Here’s a complete guide on how to store dried herbs so that you can retain their flavor and enjoy them all year round.
How to Store Dried Herbs
First, let’s get down to the basics. To store dried herbs, there are the 3 things you need to consider:
The key to storing dried herbs is to make sure that they don’t get exposed to air for too long. Oxygen has a nasty way of making dried herbs go stale really fast so it’s crucial that you use the right containers.
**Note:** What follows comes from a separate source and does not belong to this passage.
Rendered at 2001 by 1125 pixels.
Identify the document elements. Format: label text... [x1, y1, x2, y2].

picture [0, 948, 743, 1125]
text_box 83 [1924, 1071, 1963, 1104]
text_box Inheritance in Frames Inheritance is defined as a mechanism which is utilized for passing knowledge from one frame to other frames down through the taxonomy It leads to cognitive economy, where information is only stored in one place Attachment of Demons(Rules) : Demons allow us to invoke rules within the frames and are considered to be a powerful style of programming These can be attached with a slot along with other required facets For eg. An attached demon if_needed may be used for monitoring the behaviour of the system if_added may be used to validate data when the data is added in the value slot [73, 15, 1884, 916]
Mason jars make amazing storage containers because they have screw cap lids that ensure a tight seal. If you don’t have any mason jars around and are looking for a cheaper alternative, you can also use tins without the glass tops. But remember to check first if the herb you’re storing is compatible with metal as some herbs may not respond well to tin.
2. Exposure to sunlight
Aside from air, another thing that you need to consider is sunlight exposure. Sunlight causes herbs to decay and change color so it’s best that you avoid storing them in areas where they will be exposed to direct sunlight.
Ideally, dried herbs should be stored in dark places like cabinets and drawers. If you prefer to keep them out where you can easily find them, one way you can block sunlight exposure is by using dark colored jars to store your dried herbs.
3. Temperature and humidity
Lastly, check your room temperature and humid conditions. Dried herbs last longer when kept in a room with stable temperature and low humidity. On the other hand, extreme temperature changes can cause molds to grow on your dried herbs so avoid storing them in the attic or basement.
Tips on storing dried herbs
1. Make sure herbs are completely dry
The first step you need to do is make sure your dried herbs are completely dry. Any water content, even a thin layer of moist, can compromise the quality of your dried herbs. To make sure that the herbs are absolutely dry, try rubbing them between your fingers.
If they feel crisp and crumble easily, then it’s okay to store them. If they feel tender, place them in a dehydrator for a short time to dry them.
2. Find a good place to store dried herbs
Once your dried herbs are in their respective airtight containers, it’s time to find a dark cool dry place to store them in. if you want your dried herbs to be kept in top shape longer, avoid leaving their containers near your cooking area where they can be exposed to heat and sunlight.
3. Label dried herb containers according to purchase or harvest date
It can’t be emphasized enough: It’s important to label the containers you keep your dried herbs in. It’s the only way that you’ll be able to maximize your supply. Aside from the name of the herb, labels must also include purchase or harvest date and expiry date. Even properly stored dried herbs lose their potency over time so it’s good to have a point of reference when it’s time to replace them.
How to maximize your dried herbs’ shelf life
While most people think that only fresh herbs decay, dried herbs can also lose their quality when stored the wrong way. Dried herbs in general have varying shelf lives. It usually depends on two factors: the part of the plant they’re from and their form.
Some dried herbs retain their potency and flavor better than others so make sure to do your research. For example, powdered dried herbs have more surface area that can be exposed to air so they tend to lose their aroma and flavor faster than dried whole herbs.
The average shelf life of whole herbs depends on the part of the plant it’s from.
- Herbs from roots can last up to 3 years before they start to disintegrate.
- Herbs from seeds and barks last anywhere from 2 to 3 years.
- Herbs from leaves and flowers last for up to 2 years if stored properly.
- And since ground herbs tend to decay faster, herbs from roots last only up to 2 years, while herbs from leaves, seeds, and bark last for only a year max.
Basic guidelines for storing dried herbs
1. Air and light are the enemies
Watch out for air or sunlight contact. Find ways to minimize your dried herbs’ exposure to the elements if you want them to last longer.
2. Store dried herbs in small amounts
Herbs start to lose their flavor once you grind them. If you’re going to store ground herbs, make sure to do so in small amounts to avoid waste.
3. Avoid cutting herbs
Herb quality also starts to disintegrate as soon as they’re cut so if you’re aiming for long-term storage, try to keep them intact for as long as you can. If whole herbs are too big for your airtight glass container, you next best option is to keep them in a vacuum-sealed bag.
4. Dehydrate herbs before storage
If you’re planning to dry and store your excess garden herbs, make sure to dehydrate them before anything else. Most people think it’s fine to hang herbs upside down but what they don’t know is that this is the fastest way for herbs to lose their color, aroma, and flavor.
5. Avoid keeping dried herbs near a heat source
Avoid keeping your dried herbs near a heat source like your steam cooker or stove. Only take out herbs from their dark cool storage place when you’re about to use them.
Dried herbs, when stored properly, are known to keep well so the least you can do is protect them from decay, damage, and infestation. Make sure to follow this guide to ensure that you get the best results.